§ **Written task**:
Every line in the data below from the one containing "utility in the" down to the one containing "get a comprehensive", both included, must be retyped exactly; no other line is to appear.

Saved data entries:
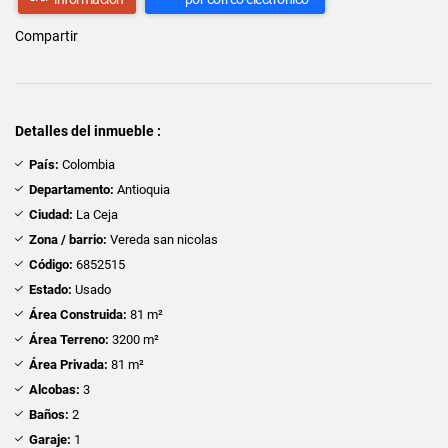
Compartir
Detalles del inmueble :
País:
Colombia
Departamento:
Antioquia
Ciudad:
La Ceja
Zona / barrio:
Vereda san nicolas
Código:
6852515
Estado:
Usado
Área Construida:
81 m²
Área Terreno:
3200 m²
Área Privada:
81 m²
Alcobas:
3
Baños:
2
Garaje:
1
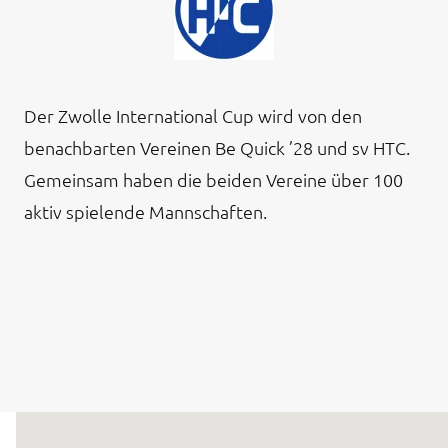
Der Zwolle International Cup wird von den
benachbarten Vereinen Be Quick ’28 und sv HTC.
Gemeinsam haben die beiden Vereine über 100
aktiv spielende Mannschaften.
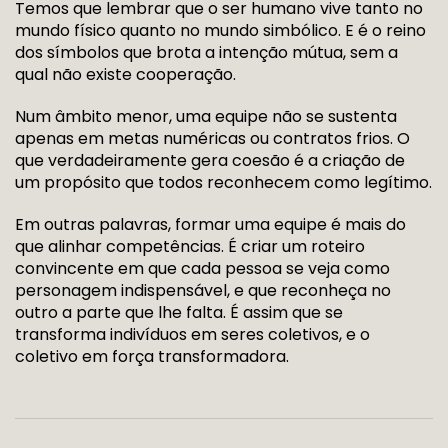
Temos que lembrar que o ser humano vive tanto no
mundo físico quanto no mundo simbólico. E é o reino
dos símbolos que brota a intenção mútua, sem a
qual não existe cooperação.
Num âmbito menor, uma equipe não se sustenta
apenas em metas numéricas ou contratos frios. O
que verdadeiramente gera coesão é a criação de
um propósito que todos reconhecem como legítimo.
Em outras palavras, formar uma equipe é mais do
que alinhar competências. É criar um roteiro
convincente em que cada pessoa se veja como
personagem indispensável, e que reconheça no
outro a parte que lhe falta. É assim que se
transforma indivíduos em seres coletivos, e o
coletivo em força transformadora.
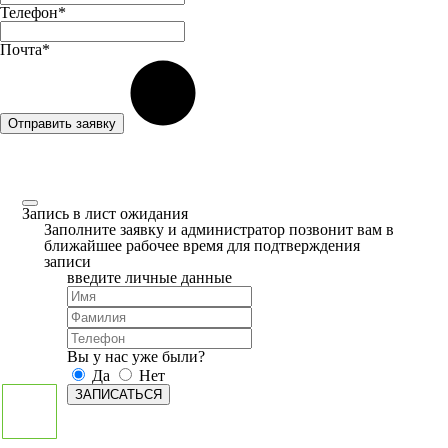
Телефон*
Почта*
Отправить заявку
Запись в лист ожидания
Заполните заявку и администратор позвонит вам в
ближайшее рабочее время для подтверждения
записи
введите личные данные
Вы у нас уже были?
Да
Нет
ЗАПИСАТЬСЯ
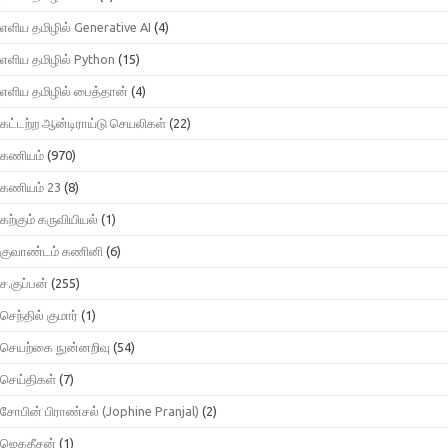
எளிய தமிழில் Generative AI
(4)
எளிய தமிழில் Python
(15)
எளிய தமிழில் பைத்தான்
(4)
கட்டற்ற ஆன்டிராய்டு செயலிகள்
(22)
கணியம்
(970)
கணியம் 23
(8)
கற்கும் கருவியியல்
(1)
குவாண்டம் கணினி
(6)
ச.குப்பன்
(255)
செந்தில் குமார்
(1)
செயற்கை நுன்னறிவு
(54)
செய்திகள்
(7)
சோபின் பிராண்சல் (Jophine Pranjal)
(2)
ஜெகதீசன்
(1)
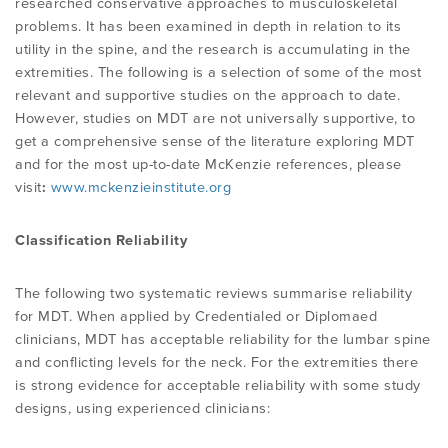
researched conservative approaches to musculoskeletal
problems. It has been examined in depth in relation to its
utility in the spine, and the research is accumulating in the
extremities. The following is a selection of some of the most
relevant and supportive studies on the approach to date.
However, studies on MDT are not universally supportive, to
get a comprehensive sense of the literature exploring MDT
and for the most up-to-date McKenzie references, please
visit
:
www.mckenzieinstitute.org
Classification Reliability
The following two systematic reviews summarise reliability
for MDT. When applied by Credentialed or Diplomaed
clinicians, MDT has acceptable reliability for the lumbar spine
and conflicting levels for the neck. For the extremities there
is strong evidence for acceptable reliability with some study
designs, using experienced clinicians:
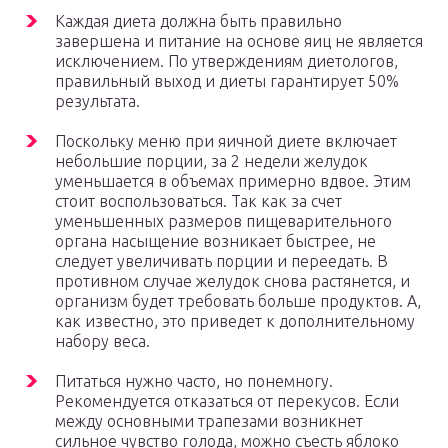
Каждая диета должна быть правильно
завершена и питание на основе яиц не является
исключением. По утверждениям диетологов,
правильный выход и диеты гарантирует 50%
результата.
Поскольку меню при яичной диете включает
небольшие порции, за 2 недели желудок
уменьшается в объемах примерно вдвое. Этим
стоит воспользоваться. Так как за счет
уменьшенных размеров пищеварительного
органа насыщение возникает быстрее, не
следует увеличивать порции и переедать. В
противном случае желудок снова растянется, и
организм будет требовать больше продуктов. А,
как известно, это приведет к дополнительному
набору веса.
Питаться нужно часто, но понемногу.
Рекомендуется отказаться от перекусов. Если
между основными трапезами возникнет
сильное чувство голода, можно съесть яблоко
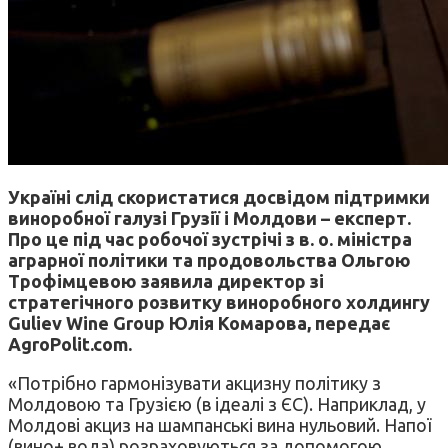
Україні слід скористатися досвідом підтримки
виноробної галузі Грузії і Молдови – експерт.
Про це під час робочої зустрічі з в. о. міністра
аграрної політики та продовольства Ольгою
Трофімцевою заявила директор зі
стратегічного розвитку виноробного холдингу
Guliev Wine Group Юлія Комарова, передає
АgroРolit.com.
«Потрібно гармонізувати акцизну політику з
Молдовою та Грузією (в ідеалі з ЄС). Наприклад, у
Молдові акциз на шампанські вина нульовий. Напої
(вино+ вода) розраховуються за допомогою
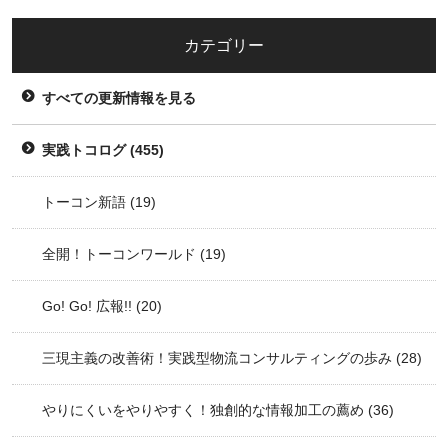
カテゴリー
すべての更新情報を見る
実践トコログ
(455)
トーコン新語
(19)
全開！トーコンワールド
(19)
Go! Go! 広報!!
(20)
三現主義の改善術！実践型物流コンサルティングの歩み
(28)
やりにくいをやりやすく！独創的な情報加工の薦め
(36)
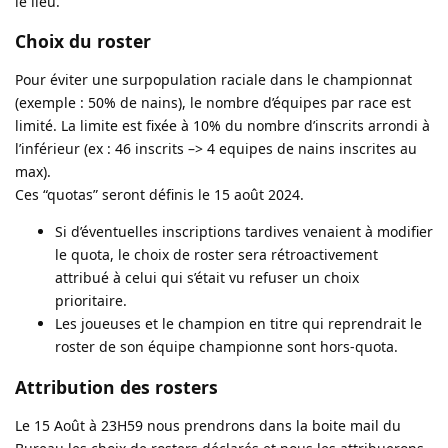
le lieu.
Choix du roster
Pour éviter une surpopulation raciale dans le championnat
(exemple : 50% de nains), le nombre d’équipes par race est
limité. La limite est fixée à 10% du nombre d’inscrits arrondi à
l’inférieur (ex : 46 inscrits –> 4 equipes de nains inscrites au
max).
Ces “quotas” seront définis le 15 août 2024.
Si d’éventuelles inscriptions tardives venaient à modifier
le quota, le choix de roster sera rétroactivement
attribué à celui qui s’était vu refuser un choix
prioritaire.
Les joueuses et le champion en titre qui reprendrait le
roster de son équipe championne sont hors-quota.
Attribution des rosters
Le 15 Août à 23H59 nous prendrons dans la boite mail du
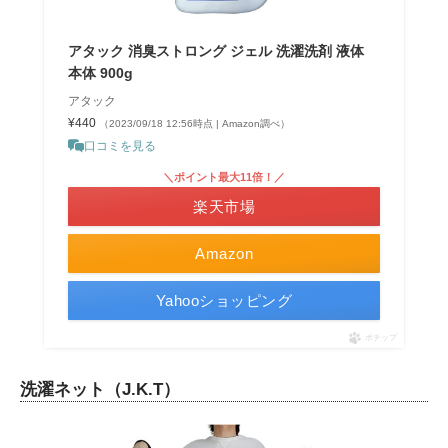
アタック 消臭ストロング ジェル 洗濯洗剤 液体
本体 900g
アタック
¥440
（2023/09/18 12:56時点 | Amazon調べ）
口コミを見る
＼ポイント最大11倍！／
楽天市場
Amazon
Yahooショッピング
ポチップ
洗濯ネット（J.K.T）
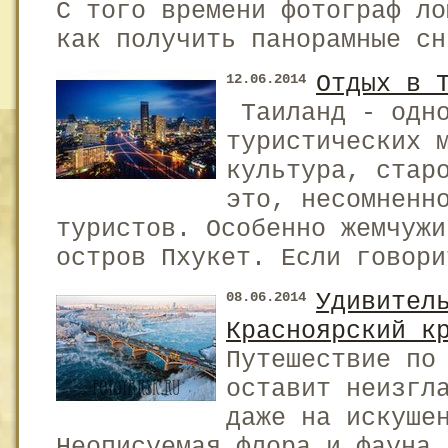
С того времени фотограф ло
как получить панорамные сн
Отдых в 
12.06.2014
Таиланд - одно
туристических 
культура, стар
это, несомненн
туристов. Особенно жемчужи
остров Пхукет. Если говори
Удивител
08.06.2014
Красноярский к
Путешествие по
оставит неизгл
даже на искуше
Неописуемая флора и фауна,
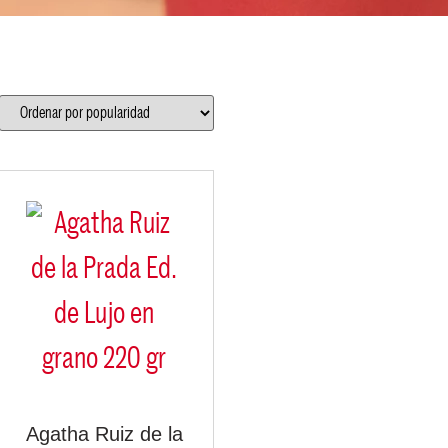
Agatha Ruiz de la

§ **Result of this exercise**:
utility in the spine, and the research is accumulating in the
extremities. The following is a selection of some of the most
relevant and supportive studies on the approach to date.
However, studies on MDT are not universally supportive, to
get a comprehensive sense of the literature exploring MDT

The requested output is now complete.